At the Golden Nugget Atlantic City on April 30, bets on a game of mini-baccarat quickly grew from $10 a hand to $5,000 a hand when the 14 players at the table continually saw the same sequence of cards dealt. After 41 consecutive winning hands, players were up a total of $1.5 million, and casino security surrounded the table, convinced of foul play, reported the Associated Press.
The winners were questioned to the point of harassment. Security reportedly woke up one Brooklyn man in the middle of the night, physically restraining him and holding him in his room without food or water for eight hours while they searched his belongings, reported deadspin.com. Finding nothing, they let the man go.
Later, the casino learned the problem was actually with the decks of cards. The Golden Nugget contends the Blue Springs, Missouri-based playing card manufacturer Gemaco Inc. had promised to pre-shuffle the cards. But the cards were unshuffled, and the Golden Nugget dealers put them into play without checking.
The Golden Nugget is suing the card manufacturer, as well as the 14 players, claiming the casino shouldn't have to pay out their winnings.

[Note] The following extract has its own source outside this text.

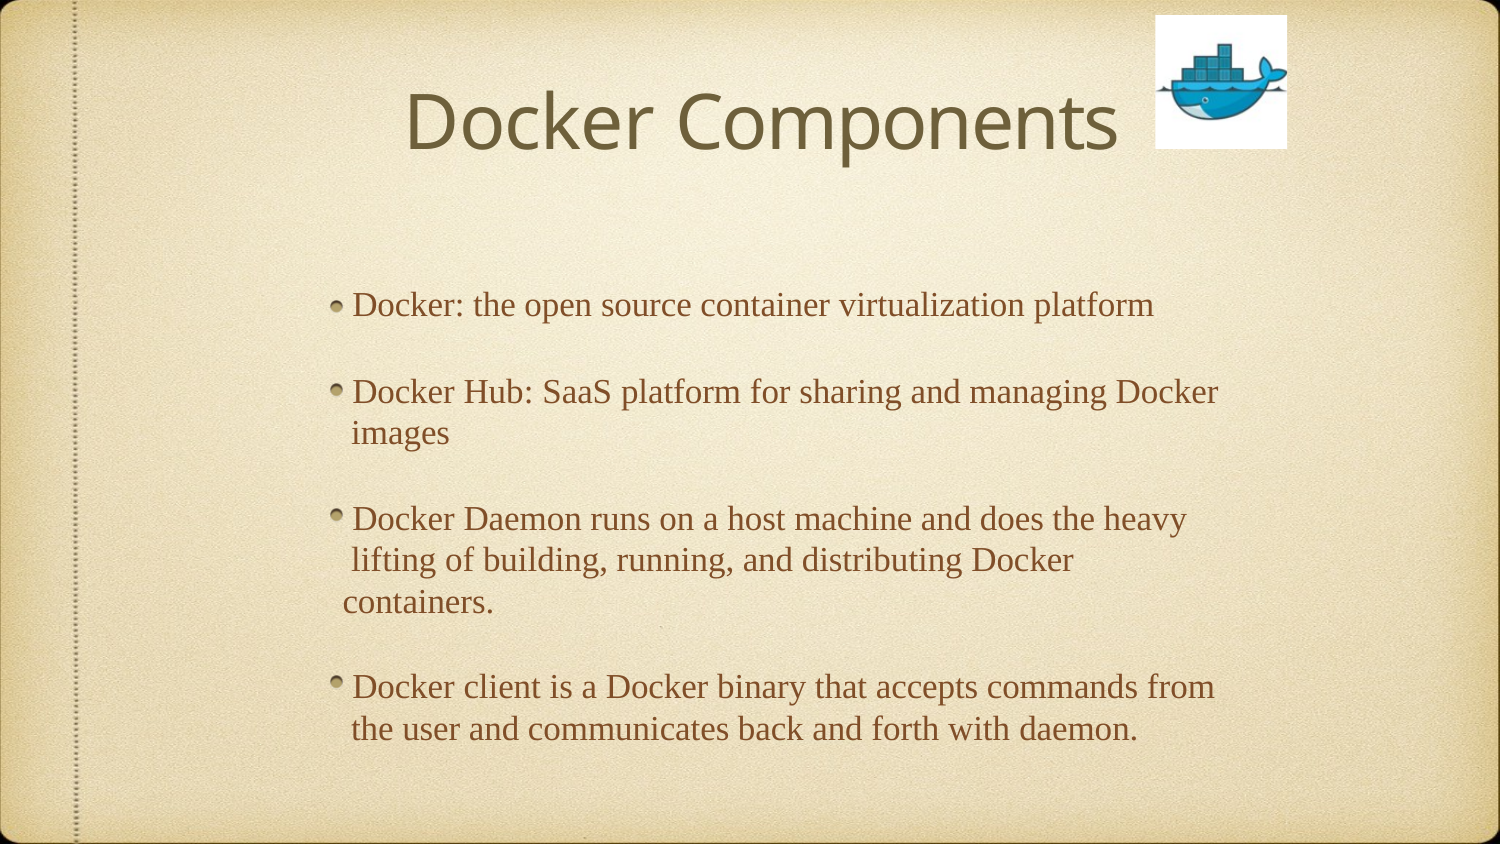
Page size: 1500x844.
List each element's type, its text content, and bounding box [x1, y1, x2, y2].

The players have hired a lawyer, Benjamin Dash, to defend their right to their winnings. The players—all Chinese, according to the Kansas City Business Journal—have filed suit against the casino for racial discrimination.
"The Golden Nugget appealed to gamblers to come in and play games licensed and sanctioned by the state of New Jersey," Dash told the AP. "My clients did exactly that, and then were denied their winnings. There is absolutely no law in New Jersey that would permit the Golden Nugget to declare the game illegal because it failed to provide shuffled cards."
The incident isn't the first case of unshuffled cards in an Atlantic City casino. At the Trump Taj Mahal Casino Resort in December, the dealer played unshuffled mini-baccarat cards for 3.5 hours before noticing something was off, resulting in a $91,000 fine against the casino. The Taj Mahal fired nine employees involved.